On Thursday Bitcoin regained some ground, having dropped to a four-month low.

The price of the world’s largest cryptocurrency by market cap fell close to 30% on Wednesday, before regaining losses of 8%.

The radical price swings come as China cautioned about cryptocurrencies’ usefulness, which led to a tweet by Musk suggesting his electric vehicle firm was still holding Bitcoin for the long-term and would not be selling.

Earlier in the year Tesla purchased $1.5 billion worth of Bitcoin.

The so-called ‘cryptocrash’ is certainly generating a great deal of noise, but volatility in this market should be considered in the same way as turbulence in any other market.

As with any type of investing, the best way for investors to avoid potential risks and make the most of the opportunities that emerge in times of market volatility is diversification.

Crypto investors should ensure they are sufficiently diversified across the main digital tokens, such as Ethereum and Ripple, and within a wider investment portfolio of assets, sectors and regions.

Some of the savviest investors have constantly used market volatility as key buying opportunities in traditional financial markets - and the cryptocurrency market is no exception.

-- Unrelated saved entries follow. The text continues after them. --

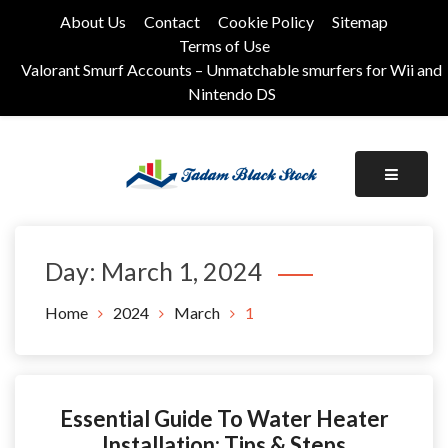
Skip
About Us
Contact
Cookie Policy
Sitemap
to
Terms of Use
content
Valorant Smurf Accounts – Unmatchable smurfers for Wii and
Nintendo DS
Its Universal General Niche Blog
Tadam Black Stock
Day:
March 1, 2024
Home
2024
March
1
Essential Guide To Water Heater
Installation: Tips & Steps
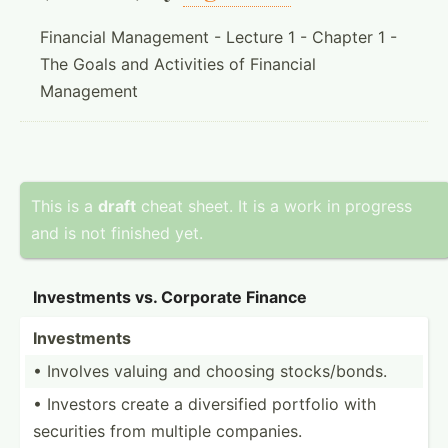
Financial Management - Lecture 1 - Chapter 1 -
The Goals and Activities of Financial
Management
This is a
draft
cheat sheet. It is a work in progress
and is not finished yet.
Invest­ments vs. Corporate Finance
Invest­ments
• Involves valuing and choosing stocks­/bonds.
• Investors create a divers­ified portfolio with
securities from multiple companies.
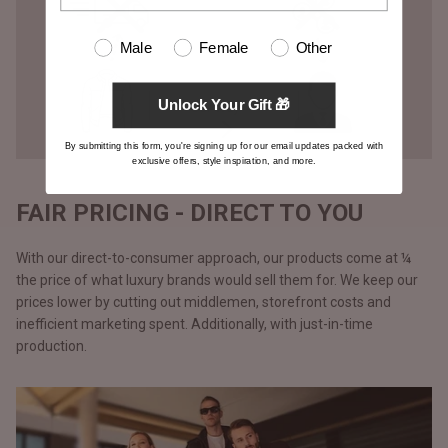
Male
Female
Other
Unlock Your Gift 🎁
By submitting this form, you're signing up for our email updates packed with
exclusive offers, style inspiration, and more.
FAIR PRICING - DIRECT TO YOU
With our direct-to-consumer approach, our products come at ¼
the price of what luxury brands would sell them for. We keep our
prices lower by cutting out middlemen, storefront costs and
inefficient marketing spent. Additionally, with just-in-time
production.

That said, when the volatility is fuelled by one celebrity enthusiast, investors should remain prudent.

Volatility can be an incredibly powerful investment strategy when utilised effectively and efficiently.

However, I would urge investors not to be swayed by just one influential crypto backer like Elon Musk, whose whims can spark dramatic swings in both directions.

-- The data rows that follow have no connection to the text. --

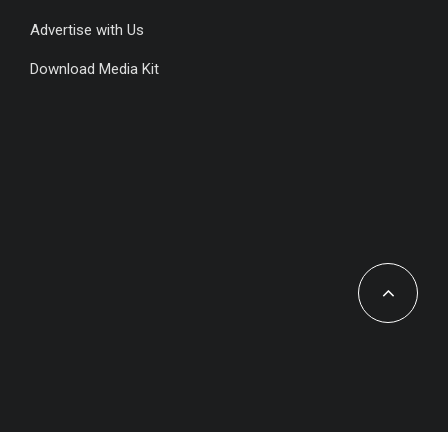
Advertise with Us
Download Media Kit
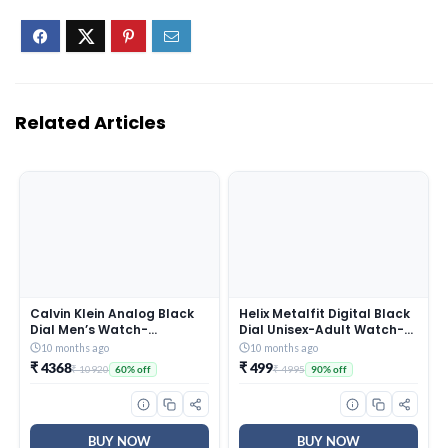
Related Articles
Calvin Klein Analog Black
Helix Metalfit Digital Black
Dial Men’s Watch-
Dial Unisex-Adult Watch-
25200437
TW0HXW300T
10 months ago
10 months ago
₹ 4368
₹ 499
₹ 10920
₹ 4995
60% off
90% off
BUY NOW
BUY NOW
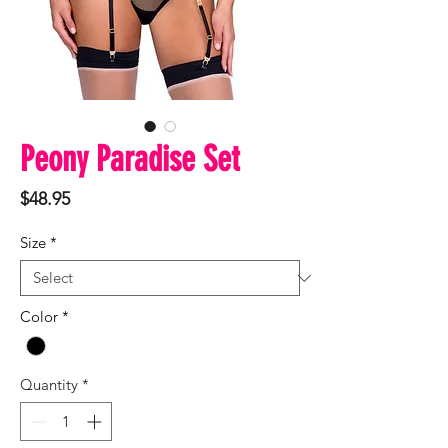
Peony Paradise Set
Price
$48.95
Size
*
Color
*
Quantity
*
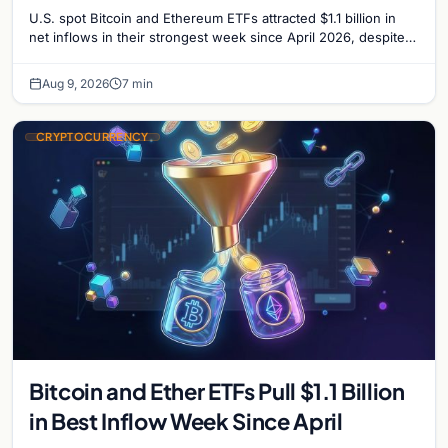
U.S. spot Bitcoin and Ethereum ETFs attracted $1.1 billion in
net inflows in their strongest week since April 2026, despite
low trading volume.
Aug 9, 2026
7 min
CRYPTOCURRENCY
Bitcoin and Ether ETFs Pull $1.1 Billion
in Best Inflow Week Since April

Shrewd investment decisions are not made on hysteria and frenzy, but on age-old fundamentals such as diversification, sensible valuations and profitability.

Whether its Bitcoin, or any of the other digital currencies around at the moment, cryptocurrencies are here to stay.

Meanwhile, financial traditionalists see digital currencies the same way traditional stores previously viewed online retailers like Amazon.

Yet cryptocurrencies have already permanently changed the way the world handles money, performs transactions, does business, and manages assets.

Nigel Green is CEO and founder of deVere Group, one of the world’s largest independent financial advisory and fintech organisations.